Wave2.6 control program

Using Seahorse XF Extracellular Flux Analyzer XF24, the oxygen consumption rate (OCR) of cells was monitored in real-time (Agilent, Santa Clara, CA, USA). All tests were conducted according to the manufacturer’s guidelines. Briefly, 50,000 cells per well were coated with Cell-Tak (#Cat. 354,240, Corning, NY, USA) for 30 min on Seahorse XF24 Cell Culture Miniplate (Seahorse Biosciences, Agilent, Santa Clara, CA, USA). Prior to the assay, cells were equilibrated in a non-CO₂ incubator for 30 min with basal medium (Seahorse Biosciences, Agilent, Santa Clara, CA, USA) containing 1 mM pyruvate, 4 mM glutamine, and 1 mg/mL D-glucose. To establish a stable baseline OCR, the OCR under baseline measurements was measured at the beginning of the assay, prior to the injection of compounds. Following injection of stressed conditions (ATP-linked respiration by 1 µM oligomycin, spare respiratory capacity by 3 µM FCCP, proton leak by 0.5 µM rotenone, and 0.5 µM antimycin A), mitochondrial efficiency was evaluated. Using a Seahorse XFe24 Analyzer and the Seahorse XF Cell Mito Stress Test, the oxygen consumption rate (OCR) was determined (Agilent, Santa Clara, CA, USA). The experimental data were analyzed using the Wave2.6 control program (Agilent, Santa Clara, CA, USA).

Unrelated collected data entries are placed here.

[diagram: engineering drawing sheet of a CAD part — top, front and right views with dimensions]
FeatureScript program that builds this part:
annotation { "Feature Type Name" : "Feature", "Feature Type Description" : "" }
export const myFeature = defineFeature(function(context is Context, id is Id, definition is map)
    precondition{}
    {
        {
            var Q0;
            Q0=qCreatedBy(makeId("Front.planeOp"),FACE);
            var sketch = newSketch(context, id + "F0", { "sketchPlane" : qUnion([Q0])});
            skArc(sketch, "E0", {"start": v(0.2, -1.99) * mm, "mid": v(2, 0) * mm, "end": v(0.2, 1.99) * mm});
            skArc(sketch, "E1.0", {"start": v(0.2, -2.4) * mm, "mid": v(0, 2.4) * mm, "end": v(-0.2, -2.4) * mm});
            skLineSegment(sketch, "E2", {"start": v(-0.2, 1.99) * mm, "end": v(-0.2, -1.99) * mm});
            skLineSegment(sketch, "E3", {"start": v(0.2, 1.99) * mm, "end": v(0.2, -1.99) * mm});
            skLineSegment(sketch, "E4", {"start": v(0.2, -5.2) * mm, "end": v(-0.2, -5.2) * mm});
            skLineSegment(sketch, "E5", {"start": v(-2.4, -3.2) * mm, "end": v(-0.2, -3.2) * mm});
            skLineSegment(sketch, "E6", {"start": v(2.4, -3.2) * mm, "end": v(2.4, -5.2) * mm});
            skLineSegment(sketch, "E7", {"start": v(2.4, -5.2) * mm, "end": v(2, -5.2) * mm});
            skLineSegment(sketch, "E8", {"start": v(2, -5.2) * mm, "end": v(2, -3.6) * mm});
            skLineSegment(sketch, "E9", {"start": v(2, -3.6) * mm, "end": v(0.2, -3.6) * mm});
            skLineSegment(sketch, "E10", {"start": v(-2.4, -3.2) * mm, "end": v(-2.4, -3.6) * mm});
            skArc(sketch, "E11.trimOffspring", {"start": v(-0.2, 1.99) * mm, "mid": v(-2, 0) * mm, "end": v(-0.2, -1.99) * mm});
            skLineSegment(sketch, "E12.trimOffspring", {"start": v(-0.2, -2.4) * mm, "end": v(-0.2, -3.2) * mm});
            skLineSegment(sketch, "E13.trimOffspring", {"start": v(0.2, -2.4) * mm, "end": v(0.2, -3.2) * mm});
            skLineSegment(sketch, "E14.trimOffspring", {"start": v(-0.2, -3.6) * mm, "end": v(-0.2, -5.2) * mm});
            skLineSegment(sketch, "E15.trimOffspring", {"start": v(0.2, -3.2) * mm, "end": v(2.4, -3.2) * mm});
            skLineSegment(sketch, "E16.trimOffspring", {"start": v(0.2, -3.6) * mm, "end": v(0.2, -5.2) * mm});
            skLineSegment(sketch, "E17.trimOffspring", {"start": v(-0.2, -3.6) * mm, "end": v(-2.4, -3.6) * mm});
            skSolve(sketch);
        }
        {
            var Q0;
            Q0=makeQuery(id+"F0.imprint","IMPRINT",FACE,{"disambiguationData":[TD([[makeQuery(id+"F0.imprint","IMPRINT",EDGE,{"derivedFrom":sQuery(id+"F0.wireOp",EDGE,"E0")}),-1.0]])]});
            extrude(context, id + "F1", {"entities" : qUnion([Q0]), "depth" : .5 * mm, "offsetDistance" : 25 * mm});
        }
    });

The HEK293T cells (3.75 × 10⁴ cells), H1299 (1.75 × 10⁴ cells) and MCF-7 (2.8 × 10⁴ cells) were seeded and incubated in Agilent Seahorse XF24 cell culture microplates for 24 h 37 °C with 5% CO₂. HEK293T cells were then exposed to 0, 25, and 50 µM EA and MDSA for 4 h, while H1299 and MCF-7 cells were exposed to 0, 75, and 150 µM EA and MDSA for 3 h. After 30 min of incubation at 37 °C in a non-CO₂ incubator, the growth medium was replaced with a base medium (Agilent, Santa Clara, CA, USA) containing 1 mM pyruvate, 4 mM glutamine, and 1 mg/mL D-glucose. Through a 24 min time interval, the cells were sequentially treated with 5 µM oligomycin A, 2 µM FCCP, and 1 µM ronstone/antinomycin A. The oxygen consumption rate (OCR) was determined using a Seahorse XFe24 Analyzer in conjunction with the Seahorse XF Cell Mito Stress Test (Agilent, Santa Clara, CA, USA). The experimental data were analyzed using the Wave2.6 control program (Agilent, Santa Clara, CA, USA).